Dr. Amy R. Nelson, an assistant professor of physiology and cell biology in the Frederick P. Whiddon College of Medicine, accepted the award at the Trust’s 2024 annual board meeting in Columbia, South Carolina. Nelson and other awarded scientists gave presentations about their research at the meeting.
The award will support Nelson’s lab to begin a new pilot study on a highly understudied protein known as caldesmon, a protein that limits cells from contracting. The lab team found that the levels of caldesmon are reduced in brain pericytes in brain tissue from Alzheimer’s disease patients. Pericytes and vascular smooth muscle cells, collectively known as mural cells, cover endothelial cells that form the inner lining of blood vessels. Pericytes regulate blood flow in the brain and are essential in maintaining the blood-brain barrier.
It is known that there is reduced blood flow and a loss of pericytes in the brain in Alzheimer’s disease, but why this happens remains to be determined and is the focus of Nelson’s project.
“We aim to conclusively determine whether the levels of pericyte caldesmon are reduced in Alzheimer's disease brain, and the functional consequence of caldesmon being reduced in experimental models,” Nelson said.

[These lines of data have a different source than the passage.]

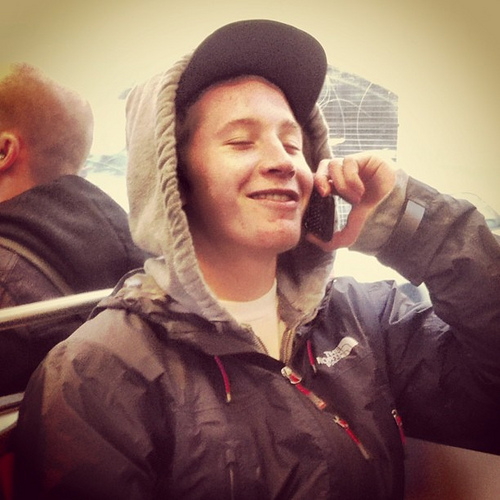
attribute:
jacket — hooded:
[56, 275, 456, 473]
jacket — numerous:
[64, 287, 453, 492]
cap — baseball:
[184, 14, 325, 105]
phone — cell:
[295, 180, 344, 253]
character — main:
[149, 60, 396, 443]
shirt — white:
[230, 291, 313, 349]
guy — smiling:
[194, 133, 314, 258]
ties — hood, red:
[208, 338, 330, 395]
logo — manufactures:
[317, 330, 358, 365]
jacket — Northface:
[81, 270, 377, 460]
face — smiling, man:
[203, 99, 311, 262]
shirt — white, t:
[208, 275, 314, 387]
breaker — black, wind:
[64, 259, 424, 463]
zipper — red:
[274, 360, 387, 472]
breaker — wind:
[26, 273, 396, 495]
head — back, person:
[7, 62, 97, 180]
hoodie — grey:
[116, 44, 350, 305]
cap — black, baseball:
[178, 19, 341, 103]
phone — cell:
[295, 171, 341, 245]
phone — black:
[306, 183, 341, 244]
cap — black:
[179, 10, 332, 94]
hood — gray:
[113, 52, 353, 308]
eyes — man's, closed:
[225, 120, 305, 155]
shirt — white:
[200, 287, 294, 366]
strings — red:
[208, 339, 322, 397]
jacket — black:
[56, 279, 409, 457]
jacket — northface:
[67, 280, 412, 445]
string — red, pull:
[203, 351, 240, 408]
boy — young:
[125, 54, 347, 368]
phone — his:
[296, 193, 338, 245]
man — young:
[130, 25, 390, 445]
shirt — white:
[217, 278, 306, 368]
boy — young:
[178, 81, 335, 353]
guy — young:
[171, 68, 336, 283]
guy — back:
[12, 60, 130, 296]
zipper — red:
[273, 358, 370, 452]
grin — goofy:
[234, 184, 319, 217]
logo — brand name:
[309, 328, 363, 376]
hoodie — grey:
[110, 69, 237, 354]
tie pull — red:
[199, 360, 240, 410]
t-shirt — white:
[235, 290, 300, 362]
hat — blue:
[182, 49, 322, 99]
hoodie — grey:
[103, 48, 263, 287]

Named the John Trojanowski Memorial Grant, the award honors the late Dr. John Quinn Trojanowski, M.D., an American academic research neuroscientist specializing in neurodegeneration. He and his partner, Dr. Virginia Man-Yee Lee, are noted for identifying the roles of three proteins in neurodegenerative diseases: tau in Alzheimer's disease, alpha-synuclein in Parkinson's disease, and TDP-43 in Amyotrophic Lateral Sclerosis (ALS) and frontotemporal degeneration.
“Receiving this award from the Coins for Alzheimer's Research Trust was a bittersweet moment for me because I had the fortune of meeting and collaborating with Dr. Trojanowski and Dr. Lee,” Nelson said. “I admire their scientific contributions on neurodegenerative diseases and look up to them as role models.”

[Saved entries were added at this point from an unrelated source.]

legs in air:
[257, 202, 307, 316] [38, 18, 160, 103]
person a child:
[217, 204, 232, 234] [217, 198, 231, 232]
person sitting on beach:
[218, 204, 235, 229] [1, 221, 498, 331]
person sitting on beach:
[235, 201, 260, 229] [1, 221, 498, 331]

At a reception preceding the annual board meeting, Nelson had the opportunity to meet volunteers and Rotary Club members who support grants related to Alzheimer's disease.
“These are individuals whose lives have been touched by this horrible disease put a substantial amount of effort into raising funds towards a cure for Alzheimer's disease,” she said.

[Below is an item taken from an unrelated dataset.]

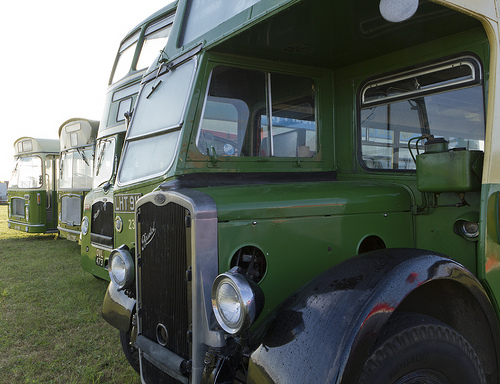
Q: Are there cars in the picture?
A: No, there are no cars.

In 1995, the Sumter Rotary Club in South Carolina initiated the effort to prove that Rotarians voluntarily emptying their pockets of change for a good cause could produce significant levels of funds to support Alzheimer’s disease research. The Coins for Alzheimer’s Research Trust Fund was the name given to the project. Today, the trust is supported by nearly 400 Rotary Clubs across the United States.